Ken Schwartz is in isolation with his wife and her 17-year-old twin sons in Arlington, Virginia. Like many families, they’ve planned movie nights, binge-watched “The Crown” and cleaned out the garden shed — twice. Schwartz’s stepson Ian even wrote a movie short for the family called “Quarantine!”

“We were so bad at acting, we tried to do a dance video instead,” Schwartz says.

Cue the TikTok attempt — and a multi-generational dance routine to Doja Cat’s “Say So.”

Schwartz and his wife are still working while in isolation, so things can get busy. “We definitely have our time apart,” he says. “But yes, we are also finding ways to be creative and be together.”

It’s the place to be right now

People cope with social isolation in different ways. Some create. Some binge watch. Some seek out any platform where they can connect with their crew. And some, well, just want to zone out.

TikTok has a little bit of it all.
---------------
:: Direction 1 ::
Decide whether each statement agrees with the text about the family in isolation: (a) Schwartz's stepson Ian wrote a movie short for the family; (b) the family cleaned out the garden shed only once; (c) Schwartz and his wife have stopped working during isolation. Answer yes or no for each and quote the deciding words of the text.
:: Direction 2 ::
Print, word for word, the passage of the text about the family in isolation that runs between "People cope with" and "bit of it all.", inclusive.

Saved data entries
---------------
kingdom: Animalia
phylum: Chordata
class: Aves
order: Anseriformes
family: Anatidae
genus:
---------------
:: Reply 1 ::
(a) Yes: "Schwartz’s stepson Ian even wrote a movie short for the family called “Quarantine!”"
(b) No: "cleaned out the garden shed — twice"
(c) No: "Schwartz and his wife are still working while in isolation"

:: Reply 2 ::
People cope with social isolation in different ways. Some create. Some binge watch. Some seek out any platform where they can connect with their crew. And some, well, just want to zone out.

TikTok has a little bit of it all.